I must say I was shocked last week at the amount of hits, conversations, and sharing part one of this post caused. I’m a minor-league blogger at best, but when anything goes “20x normal,” that’s a lot. While I don’t mean to stir up a circular conversation about worship style, age, and whom Sunday morning is really for, I do want to follow up with another observation because it just drives me even more to stay after a passion point for me.
I began ministry in ’92 and was fortunate to be around some great guys in ministry whom I have written about before. Even though I didn’t know it, and we didn’t use the terminology, I spent my first few years in what I’d call “Church Leadership Residency.” I had a ton of feedback, a safe place to fail, and strong people around me that allowed pain in my life but wouldn’t let me quit.
I think about all of innovating that I was a part of in those days. There was a plethora of quantum leaping, in terms of ministry style, vision, and values that I was sitting at the table helping to shape. I was too young to be there…but I was. The people I was working for and being mentored by were anciently old. Most were 35 to 45. Ha! Many remain friends today.
The angst around "age" in the church is still real, and we must keep talking about it. I get it, clichés like “age is an attitude,” have some truth. There are plenty of influencers who are my age and much older and always will be. I mean, I guess I would hire Bono to be a worship leader.
But, it’s amazing when I think back to the types of decisions I was leading out on at a volatile church of 600, and then subsequently, at a church of 2,000. People a decade ahead of me surely were wincing, but then again, when I look back, they weren’t that old either.
It’s as if today we are so afraid that a twenty-something is going to do exactly what we did in the 90s!
Today, those of us who have opportunity to wield influence to help churches get younger at the leadership table must continue stepping up on this issue. This is another reason why I’m so passionate about leadershipPathway.org and helping churches begin residency. I repeatedly meet students who spend a couple of years in residency and then wind up being hired at those churches. I see this at some of the largest churches in America and some advancing smaller ones, as well.
Many students haven’t finished their undergraduate degrees yet are sitting at leadership tables because the 35-year-olds have been working a developmental path with them, and finally after two years, they trust them enough to have them lean in and lead out, much like I did!
Last week I was flying out of Denver and had some time to kill. The shoeshine stand had no line and my shoes were in desperate need, so I hopped up on the seat. Darwin, a fun, older gentleman began his leather polishing artistry and then asked the showstopper question, “So, what is taking you to Pittsburgh?” And I had to explain that I was flying across the country to help a church find a worship leader because they’d been looking for a long time and couldn’t find the next staff member.
Like most, he was shocked. “I’m a Baptist from Oklahoma City,” said Darwin. “You know, if you’re born in OK, your card is punched Baptist or Pentecostal, and I know I ain’t that, but I had no idea it was hard to find a pastor these days.” He went on and on asking all the questions about Slingshot and what we do to serve churches.
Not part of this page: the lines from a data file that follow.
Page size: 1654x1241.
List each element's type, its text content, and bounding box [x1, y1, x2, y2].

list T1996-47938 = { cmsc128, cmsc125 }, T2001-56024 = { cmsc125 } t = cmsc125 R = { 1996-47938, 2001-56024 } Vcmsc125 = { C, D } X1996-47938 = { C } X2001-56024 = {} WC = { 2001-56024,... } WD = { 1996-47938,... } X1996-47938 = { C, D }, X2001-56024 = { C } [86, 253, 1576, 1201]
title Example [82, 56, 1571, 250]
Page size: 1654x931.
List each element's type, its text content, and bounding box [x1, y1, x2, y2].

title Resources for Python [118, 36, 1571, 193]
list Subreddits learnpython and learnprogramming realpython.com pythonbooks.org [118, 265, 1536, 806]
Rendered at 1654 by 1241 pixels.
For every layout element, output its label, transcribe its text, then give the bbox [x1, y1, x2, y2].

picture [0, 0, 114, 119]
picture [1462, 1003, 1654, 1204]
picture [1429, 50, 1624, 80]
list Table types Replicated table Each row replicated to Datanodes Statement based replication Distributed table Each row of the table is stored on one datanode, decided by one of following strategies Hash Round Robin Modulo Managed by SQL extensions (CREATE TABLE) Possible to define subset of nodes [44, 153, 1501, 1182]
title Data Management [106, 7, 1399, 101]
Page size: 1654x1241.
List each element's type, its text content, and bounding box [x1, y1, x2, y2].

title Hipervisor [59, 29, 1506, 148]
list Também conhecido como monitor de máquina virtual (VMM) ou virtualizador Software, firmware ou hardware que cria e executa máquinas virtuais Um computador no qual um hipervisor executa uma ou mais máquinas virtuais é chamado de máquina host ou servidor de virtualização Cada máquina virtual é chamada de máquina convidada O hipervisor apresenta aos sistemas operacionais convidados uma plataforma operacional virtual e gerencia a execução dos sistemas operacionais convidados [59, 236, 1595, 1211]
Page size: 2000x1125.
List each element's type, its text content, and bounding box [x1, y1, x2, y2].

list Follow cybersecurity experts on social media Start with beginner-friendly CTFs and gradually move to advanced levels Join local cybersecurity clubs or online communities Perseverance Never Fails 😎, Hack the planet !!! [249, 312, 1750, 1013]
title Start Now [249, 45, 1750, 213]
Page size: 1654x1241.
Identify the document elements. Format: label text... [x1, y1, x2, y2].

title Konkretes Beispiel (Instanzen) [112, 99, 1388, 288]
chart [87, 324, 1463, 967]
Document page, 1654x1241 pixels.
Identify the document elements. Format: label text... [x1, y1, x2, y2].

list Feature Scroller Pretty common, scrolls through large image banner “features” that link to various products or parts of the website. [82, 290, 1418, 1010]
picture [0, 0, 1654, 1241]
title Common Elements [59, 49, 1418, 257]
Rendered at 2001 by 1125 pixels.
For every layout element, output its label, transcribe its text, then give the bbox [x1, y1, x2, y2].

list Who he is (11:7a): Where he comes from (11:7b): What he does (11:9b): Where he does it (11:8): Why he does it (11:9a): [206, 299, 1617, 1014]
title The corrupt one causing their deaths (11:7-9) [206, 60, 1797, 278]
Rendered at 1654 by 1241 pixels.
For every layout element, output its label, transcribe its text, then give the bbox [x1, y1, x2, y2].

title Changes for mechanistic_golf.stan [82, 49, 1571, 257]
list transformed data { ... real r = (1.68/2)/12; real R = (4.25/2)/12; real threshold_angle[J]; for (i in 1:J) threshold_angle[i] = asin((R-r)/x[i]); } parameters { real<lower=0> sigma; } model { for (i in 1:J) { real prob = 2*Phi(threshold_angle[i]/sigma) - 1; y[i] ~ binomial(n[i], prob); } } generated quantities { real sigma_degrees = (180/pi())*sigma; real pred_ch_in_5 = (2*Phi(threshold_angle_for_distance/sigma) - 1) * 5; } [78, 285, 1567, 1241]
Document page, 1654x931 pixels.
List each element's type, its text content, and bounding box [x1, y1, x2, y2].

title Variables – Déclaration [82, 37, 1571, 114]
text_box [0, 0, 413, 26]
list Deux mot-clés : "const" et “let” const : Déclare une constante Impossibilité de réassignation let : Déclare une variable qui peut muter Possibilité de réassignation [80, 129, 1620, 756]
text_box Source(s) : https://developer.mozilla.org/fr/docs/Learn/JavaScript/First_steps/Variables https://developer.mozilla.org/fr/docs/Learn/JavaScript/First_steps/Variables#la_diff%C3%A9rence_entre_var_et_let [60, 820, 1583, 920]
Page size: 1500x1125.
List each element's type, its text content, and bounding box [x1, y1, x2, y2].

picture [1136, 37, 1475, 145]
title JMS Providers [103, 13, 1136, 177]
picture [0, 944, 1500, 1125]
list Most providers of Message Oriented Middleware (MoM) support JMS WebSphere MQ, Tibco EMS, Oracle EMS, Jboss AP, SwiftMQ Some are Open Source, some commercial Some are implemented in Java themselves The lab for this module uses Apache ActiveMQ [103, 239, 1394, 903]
“Seems to me we’ve gotta get more people going in to ministry. That’s a shame,” he said.
I told him I couldn’t agree more, but we will have to invite the 8th grader like I was invited. We are going to have to intentionally coach the twenty-somethings like never before. We are going to have to allow them to influence it, just like someone allowed me to do the same.
I may not like where they take it, and I may not like the music. That’s ok, too.